Future generations will struggle as coastal land where hundreds of millions of people worldwide currently live or where they grow food will disappear in the sea as warming oceans expand and glaciers melt. They will have to deal with it.

Whole countries will disappear in the next couple of centuries, including the Netherlands and Bangladesh. The same will happen to most of the ten largest cities in the world. The sea level rises projected until 2100 are by no means the end of the story: Sea level rises for several centuries to come are already locked in with the emissions of the last 200 years. The last time this planet had more than 400 ppm of CO2 in its atmosphere (as opposed to 280 ppm before the industrial revolution) was 3 million years ago, when sea levels where 20 m higher than today. So that’s going to happen again, even if we stopped burning all coal, oil and gas today. But because we are still going to keep doing that for a number of years or decades, the ultimate sea levels will be even higher than they were then.

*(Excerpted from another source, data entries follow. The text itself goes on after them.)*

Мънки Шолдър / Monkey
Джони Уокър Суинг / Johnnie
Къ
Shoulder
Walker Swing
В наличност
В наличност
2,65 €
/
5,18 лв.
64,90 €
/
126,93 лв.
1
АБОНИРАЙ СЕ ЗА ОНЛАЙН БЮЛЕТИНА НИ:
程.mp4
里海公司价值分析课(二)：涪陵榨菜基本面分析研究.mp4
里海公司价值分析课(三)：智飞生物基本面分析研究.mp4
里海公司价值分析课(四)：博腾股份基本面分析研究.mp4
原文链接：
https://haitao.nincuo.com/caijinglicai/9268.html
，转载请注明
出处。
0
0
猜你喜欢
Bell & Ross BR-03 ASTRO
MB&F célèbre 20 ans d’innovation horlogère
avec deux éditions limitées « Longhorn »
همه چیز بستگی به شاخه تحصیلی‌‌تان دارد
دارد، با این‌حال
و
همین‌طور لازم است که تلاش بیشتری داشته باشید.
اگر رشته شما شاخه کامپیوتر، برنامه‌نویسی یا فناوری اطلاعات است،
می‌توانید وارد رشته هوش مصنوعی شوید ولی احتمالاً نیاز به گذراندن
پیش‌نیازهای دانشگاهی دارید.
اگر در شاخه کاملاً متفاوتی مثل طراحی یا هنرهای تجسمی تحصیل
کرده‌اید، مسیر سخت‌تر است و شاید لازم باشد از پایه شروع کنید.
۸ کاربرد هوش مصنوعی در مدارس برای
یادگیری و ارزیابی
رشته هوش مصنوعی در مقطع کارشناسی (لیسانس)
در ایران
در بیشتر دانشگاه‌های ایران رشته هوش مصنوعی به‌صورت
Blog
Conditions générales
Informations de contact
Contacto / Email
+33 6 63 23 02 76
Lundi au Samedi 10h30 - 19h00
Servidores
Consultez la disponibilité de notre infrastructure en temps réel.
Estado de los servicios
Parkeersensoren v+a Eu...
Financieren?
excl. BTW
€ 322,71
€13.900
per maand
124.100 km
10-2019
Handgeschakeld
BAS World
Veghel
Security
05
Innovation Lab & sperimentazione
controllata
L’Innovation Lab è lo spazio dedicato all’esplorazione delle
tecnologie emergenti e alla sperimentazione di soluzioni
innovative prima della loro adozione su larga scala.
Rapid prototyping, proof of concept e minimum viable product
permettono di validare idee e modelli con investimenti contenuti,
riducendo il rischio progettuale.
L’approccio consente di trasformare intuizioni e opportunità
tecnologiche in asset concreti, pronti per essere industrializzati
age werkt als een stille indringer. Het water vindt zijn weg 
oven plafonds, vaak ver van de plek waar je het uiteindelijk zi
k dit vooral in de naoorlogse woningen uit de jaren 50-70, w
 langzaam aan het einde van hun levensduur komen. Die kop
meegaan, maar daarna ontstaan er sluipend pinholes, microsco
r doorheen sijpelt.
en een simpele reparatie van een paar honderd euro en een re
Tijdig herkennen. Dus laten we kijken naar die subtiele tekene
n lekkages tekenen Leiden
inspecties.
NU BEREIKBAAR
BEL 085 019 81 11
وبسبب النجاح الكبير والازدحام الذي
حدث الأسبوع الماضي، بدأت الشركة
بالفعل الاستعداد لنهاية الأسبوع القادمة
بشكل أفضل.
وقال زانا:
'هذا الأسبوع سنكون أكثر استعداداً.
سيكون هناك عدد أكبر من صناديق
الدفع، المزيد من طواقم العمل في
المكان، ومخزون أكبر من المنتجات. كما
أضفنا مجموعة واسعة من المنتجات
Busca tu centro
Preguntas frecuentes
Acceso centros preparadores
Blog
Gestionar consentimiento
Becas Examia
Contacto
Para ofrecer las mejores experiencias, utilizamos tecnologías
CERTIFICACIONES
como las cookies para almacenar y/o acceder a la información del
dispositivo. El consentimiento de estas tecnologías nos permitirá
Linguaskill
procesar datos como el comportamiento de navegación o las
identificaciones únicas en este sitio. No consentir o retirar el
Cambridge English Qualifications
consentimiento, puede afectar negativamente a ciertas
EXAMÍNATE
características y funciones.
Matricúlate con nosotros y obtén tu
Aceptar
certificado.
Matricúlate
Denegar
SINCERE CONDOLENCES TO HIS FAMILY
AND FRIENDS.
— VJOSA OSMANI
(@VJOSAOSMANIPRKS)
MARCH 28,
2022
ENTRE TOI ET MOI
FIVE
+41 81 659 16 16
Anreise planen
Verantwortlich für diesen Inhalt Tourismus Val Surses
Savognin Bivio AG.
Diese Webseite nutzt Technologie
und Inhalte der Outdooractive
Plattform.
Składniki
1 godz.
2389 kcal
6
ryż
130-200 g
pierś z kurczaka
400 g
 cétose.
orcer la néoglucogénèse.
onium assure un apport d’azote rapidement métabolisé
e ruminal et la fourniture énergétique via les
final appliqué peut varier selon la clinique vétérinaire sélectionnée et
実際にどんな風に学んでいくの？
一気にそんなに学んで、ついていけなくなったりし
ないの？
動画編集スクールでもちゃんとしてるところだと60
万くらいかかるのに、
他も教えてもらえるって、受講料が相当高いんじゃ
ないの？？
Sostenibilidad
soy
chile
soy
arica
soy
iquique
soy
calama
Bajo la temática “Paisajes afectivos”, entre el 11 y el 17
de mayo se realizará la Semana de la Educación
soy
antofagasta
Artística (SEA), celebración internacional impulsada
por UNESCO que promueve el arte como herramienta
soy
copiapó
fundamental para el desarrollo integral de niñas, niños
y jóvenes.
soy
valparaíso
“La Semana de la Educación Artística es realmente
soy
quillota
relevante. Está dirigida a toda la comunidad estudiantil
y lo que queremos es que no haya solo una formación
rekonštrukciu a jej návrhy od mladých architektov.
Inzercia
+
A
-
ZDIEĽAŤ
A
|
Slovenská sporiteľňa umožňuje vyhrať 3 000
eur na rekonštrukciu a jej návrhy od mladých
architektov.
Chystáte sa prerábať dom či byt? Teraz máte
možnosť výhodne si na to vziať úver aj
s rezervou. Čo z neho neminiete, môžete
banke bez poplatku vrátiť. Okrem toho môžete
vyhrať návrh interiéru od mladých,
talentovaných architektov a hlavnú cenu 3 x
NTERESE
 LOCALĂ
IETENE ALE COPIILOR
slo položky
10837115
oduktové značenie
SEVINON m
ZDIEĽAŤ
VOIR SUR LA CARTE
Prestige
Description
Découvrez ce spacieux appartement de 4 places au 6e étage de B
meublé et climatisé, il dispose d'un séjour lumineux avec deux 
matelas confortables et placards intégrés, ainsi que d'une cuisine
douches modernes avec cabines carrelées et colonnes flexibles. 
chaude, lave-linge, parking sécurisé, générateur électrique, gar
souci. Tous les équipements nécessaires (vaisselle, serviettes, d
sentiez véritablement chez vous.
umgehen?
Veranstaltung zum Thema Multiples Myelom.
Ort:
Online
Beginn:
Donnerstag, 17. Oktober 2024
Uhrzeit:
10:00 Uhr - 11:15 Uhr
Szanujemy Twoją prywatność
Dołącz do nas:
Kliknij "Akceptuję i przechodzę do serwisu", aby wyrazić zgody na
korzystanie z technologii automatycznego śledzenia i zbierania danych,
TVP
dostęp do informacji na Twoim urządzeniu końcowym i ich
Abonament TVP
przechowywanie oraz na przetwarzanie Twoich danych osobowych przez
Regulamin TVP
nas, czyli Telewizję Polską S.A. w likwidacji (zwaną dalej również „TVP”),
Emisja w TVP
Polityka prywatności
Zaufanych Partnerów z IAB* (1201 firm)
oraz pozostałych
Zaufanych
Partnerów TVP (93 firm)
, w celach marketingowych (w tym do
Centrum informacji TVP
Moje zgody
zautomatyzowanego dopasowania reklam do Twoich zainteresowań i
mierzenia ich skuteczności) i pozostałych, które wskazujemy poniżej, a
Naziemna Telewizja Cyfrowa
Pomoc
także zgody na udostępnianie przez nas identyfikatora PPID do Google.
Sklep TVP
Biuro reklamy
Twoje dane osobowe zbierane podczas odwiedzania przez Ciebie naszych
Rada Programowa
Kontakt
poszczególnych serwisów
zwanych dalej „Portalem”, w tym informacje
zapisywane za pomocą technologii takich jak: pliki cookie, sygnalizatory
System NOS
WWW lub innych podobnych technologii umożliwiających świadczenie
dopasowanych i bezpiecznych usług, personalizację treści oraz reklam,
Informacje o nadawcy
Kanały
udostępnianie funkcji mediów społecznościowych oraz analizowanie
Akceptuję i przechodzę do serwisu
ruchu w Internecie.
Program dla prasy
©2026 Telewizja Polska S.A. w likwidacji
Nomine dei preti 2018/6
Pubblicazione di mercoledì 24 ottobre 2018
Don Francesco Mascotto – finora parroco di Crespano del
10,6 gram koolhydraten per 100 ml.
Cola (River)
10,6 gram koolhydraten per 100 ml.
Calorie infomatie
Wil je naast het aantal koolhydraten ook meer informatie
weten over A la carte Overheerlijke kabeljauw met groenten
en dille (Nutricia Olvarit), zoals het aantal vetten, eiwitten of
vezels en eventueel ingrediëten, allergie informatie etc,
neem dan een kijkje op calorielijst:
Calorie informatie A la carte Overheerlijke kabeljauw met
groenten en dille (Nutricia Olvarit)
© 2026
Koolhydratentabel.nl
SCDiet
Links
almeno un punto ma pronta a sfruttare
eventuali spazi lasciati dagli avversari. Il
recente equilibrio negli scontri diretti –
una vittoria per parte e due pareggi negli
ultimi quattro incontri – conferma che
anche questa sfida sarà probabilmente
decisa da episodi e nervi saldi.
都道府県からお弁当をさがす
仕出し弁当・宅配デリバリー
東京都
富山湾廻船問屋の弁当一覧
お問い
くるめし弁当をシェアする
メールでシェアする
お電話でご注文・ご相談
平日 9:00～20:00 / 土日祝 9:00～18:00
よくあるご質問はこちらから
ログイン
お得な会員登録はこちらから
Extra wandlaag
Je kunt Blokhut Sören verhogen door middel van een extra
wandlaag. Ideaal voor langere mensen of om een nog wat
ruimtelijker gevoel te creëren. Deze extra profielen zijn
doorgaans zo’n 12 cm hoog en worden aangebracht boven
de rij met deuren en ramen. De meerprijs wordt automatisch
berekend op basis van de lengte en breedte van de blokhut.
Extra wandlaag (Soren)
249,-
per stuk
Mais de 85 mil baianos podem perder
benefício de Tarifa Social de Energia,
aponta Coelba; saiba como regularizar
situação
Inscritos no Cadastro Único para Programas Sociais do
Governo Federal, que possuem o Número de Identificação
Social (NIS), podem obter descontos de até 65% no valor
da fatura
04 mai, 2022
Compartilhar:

Maybe in some ways it’s easier to speak truth if you’re a 16 year old school kid, not a politician who wants to get campaign finance from friendly businesses or to get reelected by voters who still want to fly on vacation to Thailand, or a business leader trying to please shareholders instead of saving the planet. But reality is reality, even if we look away. We, or our children and their children, will have to face it eventually and it will be what we make it today.